Serving first in the Israel Defense Forces and then employed at various venues such as a pastry shop, factory, pre-school, supermarket or dental clinic, the Ethiopian young men and women who received Lapan scholarships to fulfill a dream of becoming nurses are also fulfilling an important need in Israeli society: eradicating the shortage of nurses.
The Lapan Nursing Scholarship program came to fruition as the result of a bequest by Patricia Lapan, a nurse, businesswoman, and philanthropist from Arizona and California. Nursing scholarships will be available to both nursing students at the beginning of their studies as well as to experienced nurses pursuing advanced degrees and specializations.
This particular Lapan Scholarship initiative involves 18 Ethiopians who comprise the first class of Achotenu, a joint program of Hadassah, the Women’s Zionist Organization of America (HWZOA), the Hadassah-Hebrew University Henrietta Szold School of Nursing, and JobKatif, an Israeli nongovernmental organization, dedicated to helping those in need to achieve stable employment.
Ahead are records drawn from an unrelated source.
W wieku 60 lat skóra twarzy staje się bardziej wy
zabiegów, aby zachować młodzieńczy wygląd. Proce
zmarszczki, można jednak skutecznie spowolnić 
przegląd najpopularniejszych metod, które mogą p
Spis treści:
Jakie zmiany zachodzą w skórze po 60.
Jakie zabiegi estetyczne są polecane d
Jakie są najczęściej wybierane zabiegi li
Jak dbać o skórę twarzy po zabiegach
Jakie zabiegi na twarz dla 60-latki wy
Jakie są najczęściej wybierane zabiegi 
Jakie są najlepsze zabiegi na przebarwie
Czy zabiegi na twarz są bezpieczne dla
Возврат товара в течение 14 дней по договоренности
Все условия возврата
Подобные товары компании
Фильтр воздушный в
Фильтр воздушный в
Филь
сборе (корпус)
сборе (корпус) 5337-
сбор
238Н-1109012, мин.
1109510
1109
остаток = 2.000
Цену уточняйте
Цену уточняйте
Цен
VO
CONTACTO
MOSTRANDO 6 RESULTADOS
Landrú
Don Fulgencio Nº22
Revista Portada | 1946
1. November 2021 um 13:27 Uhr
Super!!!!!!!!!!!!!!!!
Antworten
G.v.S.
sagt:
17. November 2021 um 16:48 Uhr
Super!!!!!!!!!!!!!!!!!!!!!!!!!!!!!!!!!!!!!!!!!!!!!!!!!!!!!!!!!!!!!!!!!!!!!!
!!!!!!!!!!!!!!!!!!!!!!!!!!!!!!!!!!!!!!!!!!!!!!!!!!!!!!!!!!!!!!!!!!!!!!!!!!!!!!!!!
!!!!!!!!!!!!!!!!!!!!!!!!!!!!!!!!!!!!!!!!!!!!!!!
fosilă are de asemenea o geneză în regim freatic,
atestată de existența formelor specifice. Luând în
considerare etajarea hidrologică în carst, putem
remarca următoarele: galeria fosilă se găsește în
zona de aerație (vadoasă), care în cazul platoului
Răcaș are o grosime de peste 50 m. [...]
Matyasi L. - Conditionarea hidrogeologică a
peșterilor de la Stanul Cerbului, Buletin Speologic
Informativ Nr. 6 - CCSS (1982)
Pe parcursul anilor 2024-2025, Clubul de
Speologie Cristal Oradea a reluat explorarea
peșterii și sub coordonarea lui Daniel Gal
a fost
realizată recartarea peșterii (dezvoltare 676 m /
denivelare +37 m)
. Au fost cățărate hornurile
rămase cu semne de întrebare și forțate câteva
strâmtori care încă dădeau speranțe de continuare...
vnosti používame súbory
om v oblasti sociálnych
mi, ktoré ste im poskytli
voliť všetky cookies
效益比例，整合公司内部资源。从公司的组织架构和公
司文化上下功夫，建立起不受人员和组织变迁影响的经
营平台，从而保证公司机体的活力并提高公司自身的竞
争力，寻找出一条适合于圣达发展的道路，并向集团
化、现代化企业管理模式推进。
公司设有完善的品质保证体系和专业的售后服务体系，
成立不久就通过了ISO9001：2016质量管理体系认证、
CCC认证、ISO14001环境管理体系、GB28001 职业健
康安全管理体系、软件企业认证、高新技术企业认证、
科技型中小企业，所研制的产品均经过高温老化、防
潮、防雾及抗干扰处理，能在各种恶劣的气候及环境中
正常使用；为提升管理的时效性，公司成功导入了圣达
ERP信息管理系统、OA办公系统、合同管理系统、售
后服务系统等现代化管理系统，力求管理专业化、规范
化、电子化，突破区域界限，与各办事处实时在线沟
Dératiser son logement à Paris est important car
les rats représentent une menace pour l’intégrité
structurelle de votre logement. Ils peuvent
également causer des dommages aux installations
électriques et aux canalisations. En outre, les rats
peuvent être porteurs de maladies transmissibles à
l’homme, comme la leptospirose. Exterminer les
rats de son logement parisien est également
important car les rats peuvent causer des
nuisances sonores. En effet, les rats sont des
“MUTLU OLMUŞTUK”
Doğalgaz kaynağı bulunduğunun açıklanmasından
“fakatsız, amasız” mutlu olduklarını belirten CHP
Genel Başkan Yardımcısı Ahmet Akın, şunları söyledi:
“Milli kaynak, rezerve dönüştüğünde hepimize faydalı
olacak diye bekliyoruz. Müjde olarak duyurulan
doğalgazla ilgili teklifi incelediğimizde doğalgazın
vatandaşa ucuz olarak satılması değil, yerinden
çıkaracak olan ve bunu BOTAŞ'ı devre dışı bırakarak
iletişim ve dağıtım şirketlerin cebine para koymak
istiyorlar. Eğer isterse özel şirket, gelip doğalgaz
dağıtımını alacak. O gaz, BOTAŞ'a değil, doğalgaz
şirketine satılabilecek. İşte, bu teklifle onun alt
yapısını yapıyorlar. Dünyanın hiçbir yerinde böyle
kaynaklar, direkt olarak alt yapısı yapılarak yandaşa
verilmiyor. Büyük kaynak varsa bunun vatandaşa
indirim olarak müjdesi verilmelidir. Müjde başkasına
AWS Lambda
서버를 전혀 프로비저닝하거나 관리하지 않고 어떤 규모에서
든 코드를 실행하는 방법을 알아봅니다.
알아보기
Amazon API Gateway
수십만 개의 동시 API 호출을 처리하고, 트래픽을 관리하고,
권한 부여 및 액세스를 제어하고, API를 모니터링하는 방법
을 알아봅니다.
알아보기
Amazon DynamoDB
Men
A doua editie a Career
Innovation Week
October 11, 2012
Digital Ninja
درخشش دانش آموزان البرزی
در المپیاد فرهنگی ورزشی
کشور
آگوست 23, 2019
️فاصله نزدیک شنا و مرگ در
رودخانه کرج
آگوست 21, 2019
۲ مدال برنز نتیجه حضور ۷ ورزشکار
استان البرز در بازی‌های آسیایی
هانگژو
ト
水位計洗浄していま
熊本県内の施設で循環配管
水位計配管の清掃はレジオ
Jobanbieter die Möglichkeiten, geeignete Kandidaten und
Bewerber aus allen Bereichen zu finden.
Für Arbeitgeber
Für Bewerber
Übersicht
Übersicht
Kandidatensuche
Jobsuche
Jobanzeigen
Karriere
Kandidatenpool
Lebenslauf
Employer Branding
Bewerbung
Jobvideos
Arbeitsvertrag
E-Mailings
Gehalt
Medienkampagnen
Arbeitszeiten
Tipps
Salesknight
Meet the students of Achotenu (as they appear in the photograph, beginning with those seated, left to right):
Rachel, age 22, served in an armory unit of the IDF and later worked in a pastry shop; Meital, 24, served as a combat soldier in the IDF and also worked in a pastry shop following her service; Shagu, 27, served in border control in the IDF; Rivka, 23, served as an instructor in the IDF and then worked as a supermarket cashier; Manloush, 22, was a dental assistant in the IDF's Medical Corps and worked in a dental clinic following his discharge.
Standing in the second row, left to right:
Tamar, 22, worked as a hospital assistant as part of her National Service and then in a factory; Aviv, 24, served as a combat medic in the IDF and then found employment as a warehouse worker; Solomon, 26, served first as a paramedic, then as an Army paramedic commander, and then as a youth counselor after the army; Inbal, 24, served as a captain in the IDF and then worked with special needs children; Malka, 25, served as a combat solider in Nahal and then in security at border crossings; Sarah, 22, served as a computer network manager in the Air Force and found employment afterwards at a furniture store. Yashmeba, 23, served as a dental assistant during her National Service and, after her discharge, worked as a supermarket cashier. Yehudit, 22, served as an educator in the IDF. Leah, 23, was a paramedic in the army and then worked in a clothing store. Esther, 26, was a National Service pre-school assistant and then waitressed. Maayan, 23, served in the Army police force and then worked as a waitress.
Shavit, 24, served in the Medical Corps as a laboratory technician. Orit, 22, also served in the Medical Corps as a laboratory technician and then worked in a plastics factory.
On the far right standing is Dr. Miri Rom, Dean of the Henrietta Szold School of Nursing. "You have chosen well and you were well-chosen," Dr. Rom told the students. “Nursing goes beyond professional concerns. It's a lifelong commitment to patients where nothing less than a hundred percent is needed every day."
“This is Zionism as it best,” comments Nancy Falchuk, Past National President and a founder of the National Center for Nurses Councils. “It is helping new immigrants, providing jobs, and strengthening health care in Jerusalem.”